(Human keypoint data)
■ ■ ■ ■ ■
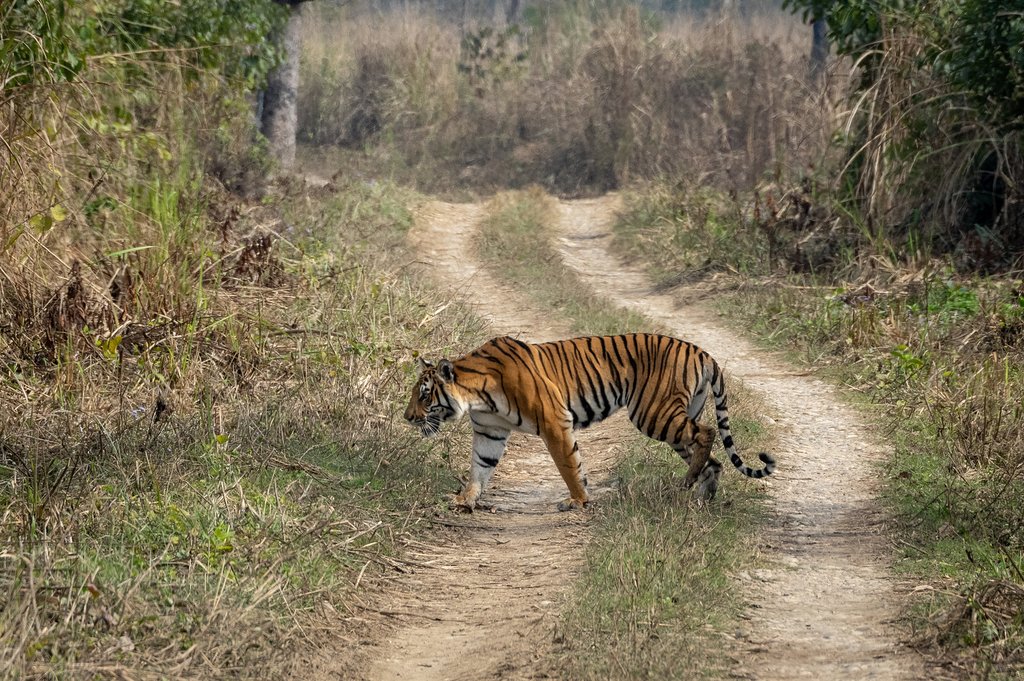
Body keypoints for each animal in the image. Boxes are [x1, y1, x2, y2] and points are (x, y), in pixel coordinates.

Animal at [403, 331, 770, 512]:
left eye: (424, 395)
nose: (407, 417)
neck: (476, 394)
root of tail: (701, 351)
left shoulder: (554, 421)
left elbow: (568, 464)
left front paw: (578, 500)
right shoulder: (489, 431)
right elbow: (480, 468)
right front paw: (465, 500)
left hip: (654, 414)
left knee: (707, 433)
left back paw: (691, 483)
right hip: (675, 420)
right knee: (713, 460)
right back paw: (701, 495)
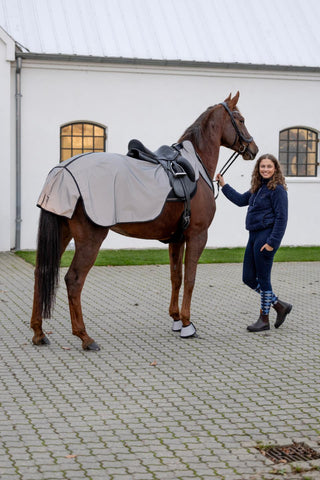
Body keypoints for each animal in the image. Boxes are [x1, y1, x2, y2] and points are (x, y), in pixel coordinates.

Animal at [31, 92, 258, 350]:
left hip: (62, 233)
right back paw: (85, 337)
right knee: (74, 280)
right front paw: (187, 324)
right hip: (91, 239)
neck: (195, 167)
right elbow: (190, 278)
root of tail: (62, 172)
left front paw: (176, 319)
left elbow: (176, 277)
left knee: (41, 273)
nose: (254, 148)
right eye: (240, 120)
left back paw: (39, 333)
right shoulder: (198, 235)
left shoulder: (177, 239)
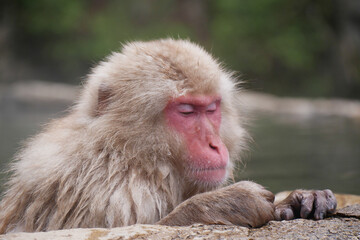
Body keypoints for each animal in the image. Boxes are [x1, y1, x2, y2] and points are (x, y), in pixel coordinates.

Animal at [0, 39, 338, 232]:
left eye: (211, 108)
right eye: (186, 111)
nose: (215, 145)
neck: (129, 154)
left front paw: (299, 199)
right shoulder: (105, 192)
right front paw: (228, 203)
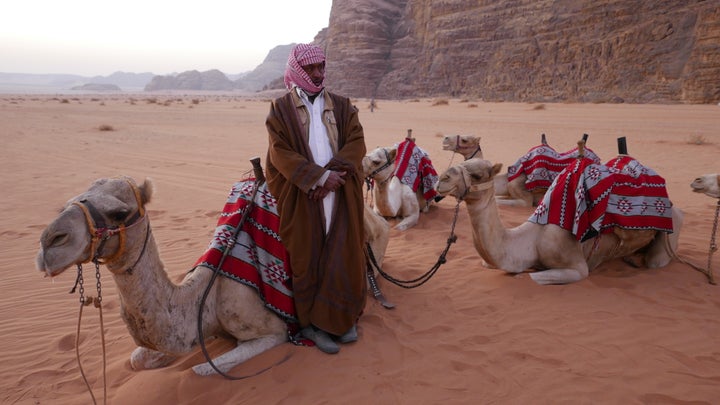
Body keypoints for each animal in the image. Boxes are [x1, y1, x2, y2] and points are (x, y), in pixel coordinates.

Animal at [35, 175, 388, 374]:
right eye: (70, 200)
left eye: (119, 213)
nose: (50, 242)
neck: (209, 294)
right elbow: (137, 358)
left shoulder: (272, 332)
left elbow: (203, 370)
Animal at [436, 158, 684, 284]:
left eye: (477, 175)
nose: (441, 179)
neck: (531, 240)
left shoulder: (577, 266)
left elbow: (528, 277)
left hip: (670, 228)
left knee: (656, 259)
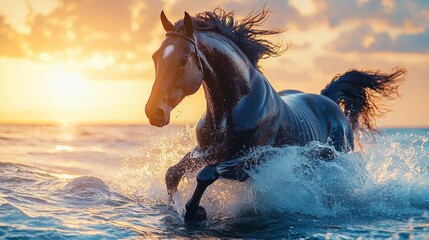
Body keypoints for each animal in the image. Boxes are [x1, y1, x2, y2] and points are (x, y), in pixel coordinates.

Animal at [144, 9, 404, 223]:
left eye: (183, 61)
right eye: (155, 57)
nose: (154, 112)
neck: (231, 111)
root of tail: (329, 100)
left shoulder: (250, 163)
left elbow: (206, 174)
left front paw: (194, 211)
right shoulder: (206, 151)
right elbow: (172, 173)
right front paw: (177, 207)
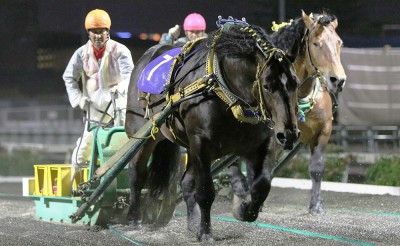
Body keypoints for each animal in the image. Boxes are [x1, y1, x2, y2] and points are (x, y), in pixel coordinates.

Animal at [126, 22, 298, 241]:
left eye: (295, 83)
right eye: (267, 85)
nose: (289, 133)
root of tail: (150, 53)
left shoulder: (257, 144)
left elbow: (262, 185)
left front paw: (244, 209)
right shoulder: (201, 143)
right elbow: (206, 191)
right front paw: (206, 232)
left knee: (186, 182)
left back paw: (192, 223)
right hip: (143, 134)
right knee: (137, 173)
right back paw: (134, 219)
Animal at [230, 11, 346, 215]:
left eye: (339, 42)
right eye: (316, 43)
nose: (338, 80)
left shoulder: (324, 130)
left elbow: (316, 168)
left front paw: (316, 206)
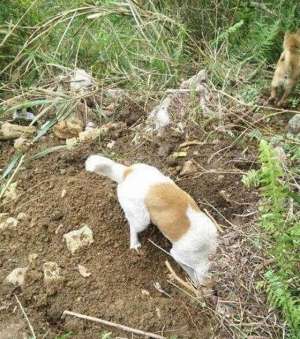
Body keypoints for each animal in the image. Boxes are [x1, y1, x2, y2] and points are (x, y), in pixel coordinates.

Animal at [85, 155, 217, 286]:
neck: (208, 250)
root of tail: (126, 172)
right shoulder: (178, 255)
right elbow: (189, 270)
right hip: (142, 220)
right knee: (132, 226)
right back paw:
■ ■ ■ ■ ■
### Assignment
Give exactly, and nothing besides, the lines from the one in which "root of tail: (126, 172)" occurs through the end of the records.

### Exercise solution
root of tail: (126, 172)
right shoulder: (178, 255)
right elbow: (189, 270)
right hip: (142, 220)
right knee: (132, 226)
right back paw:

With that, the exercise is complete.